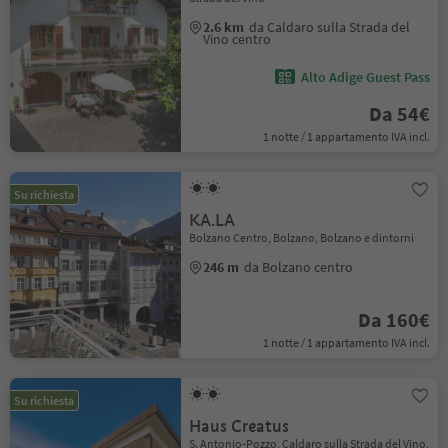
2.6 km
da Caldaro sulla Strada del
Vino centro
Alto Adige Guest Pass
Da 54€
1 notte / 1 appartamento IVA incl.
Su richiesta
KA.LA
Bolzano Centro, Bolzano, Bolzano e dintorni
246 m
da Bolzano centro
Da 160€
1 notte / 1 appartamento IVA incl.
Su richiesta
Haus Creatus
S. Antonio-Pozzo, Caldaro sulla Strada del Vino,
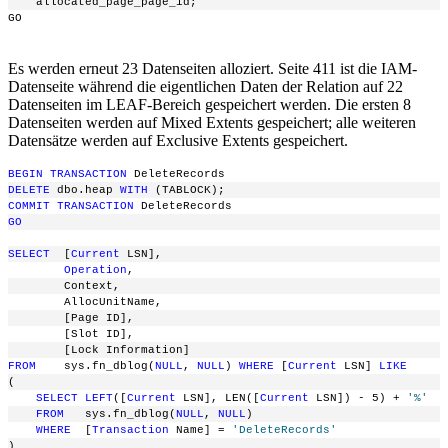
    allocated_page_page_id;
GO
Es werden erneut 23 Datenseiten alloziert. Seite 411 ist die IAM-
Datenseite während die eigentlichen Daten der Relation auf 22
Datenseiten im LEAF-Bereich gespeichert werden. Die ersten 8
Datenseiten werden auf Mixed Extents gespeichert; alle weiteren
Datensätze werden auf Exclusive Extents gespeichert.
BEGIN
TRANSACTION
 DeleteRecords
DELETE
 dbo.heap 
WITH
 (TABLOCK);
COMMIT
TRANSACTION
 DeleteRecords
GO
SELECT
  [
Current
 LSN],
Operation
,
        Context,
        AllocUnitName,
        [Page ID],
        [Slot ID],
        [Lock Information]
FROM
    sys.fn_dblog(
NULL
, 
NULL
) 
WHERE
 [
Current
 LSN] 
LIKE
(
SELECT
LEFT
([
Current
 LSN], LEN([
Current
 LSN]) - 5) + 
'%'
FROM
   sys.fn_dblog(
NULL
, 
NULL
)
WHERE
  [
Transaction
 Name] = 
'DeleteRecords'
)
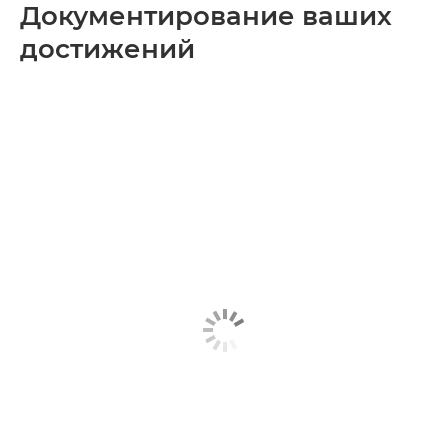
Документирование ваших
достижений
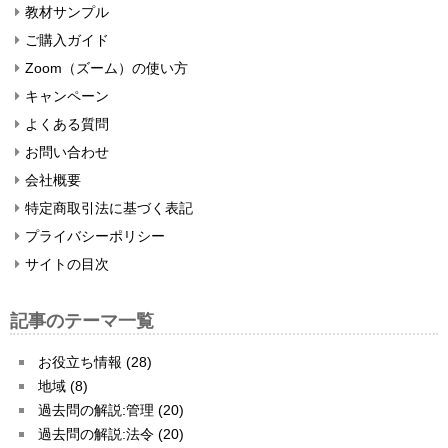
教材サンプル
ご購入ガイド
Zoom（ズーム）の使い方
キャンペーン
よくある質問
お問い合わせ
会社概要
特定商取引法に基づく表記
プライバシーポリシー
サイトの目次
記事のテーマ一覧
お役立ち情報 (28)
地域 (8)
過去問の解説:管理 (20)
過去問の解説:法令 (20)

**Exercise details:**
Without changing a word, retype the data above and omit its pictures.

**Written answer:**
2.6 km
da Caldaro sulla Strada del
Vino centro
Alto Adige Guest Pass
Da 54€
1 notte / 1 appartamento IVA incl.
Su richiesta
KA.LA
Bolzano Centro, Bolzano, Bolzano e dintorni
246 m
da Bolzano centro
Da 160€
1 notte / 1 appartamento IVA incl.
Su richiesta
Haus Creatus
S. Antonio-Pozzo, Caldaro sulla Strada del Vino,
    allocated_page_page_id;
GO
Es werden erneut 23 Datenseiten alloziert. Seite 411 ist die IAM-
Datenseite während die eigentlichen Daten der Relation auf 22
Datenseiten im LEAF-Bereich gespeichert werden. Die ersten 8
Datenseiten werden auf Mixed Extents gespeichert; alle weiteren
Datensätze werden auf Exclusive Extents gespeichert.
BEGIN
TRANSACTION
 DeleteRecords
DELETE
 dbo.heap 
WITH
 (TABLOCK);
COMMIT
TRANSACTION
 DeleteRecords
GO
SELECT
  [
Current
 LSN],
Operation
,
        Context,
        AllocUnitName,
        [Page ID],
        [Slot ID],
        [Lock Information]
FROM
    sys.fn_dblog(
NULL
, 
NULL
) 
WHERE
 [
Current
 LSN] 
LIKE
(
SELECT
LEFT
([
Current
 LSN], LEN([
Current
 LSN]) - 5) + 
'%'
FROM
   sys.fn_dblog(
NULL
, 
NULL
)
WHERE
  [
Transaction
 Name] = 
'DeleteRecords'
)
Документирование ваших
достижений
教材サンプル
ご購入ガイド
Zoom（ズーム）の使い方
キャンペーン
よくある質問
お問い合わせ
会社概要
特定商取引法に基づく表記
プライバシーポリシー
サイトの目次
記事のテーマ一覧
お役立ち情報 (28)
地域 (8)
過去問の解説:管理 (20)
過去問の解説:法令 (20)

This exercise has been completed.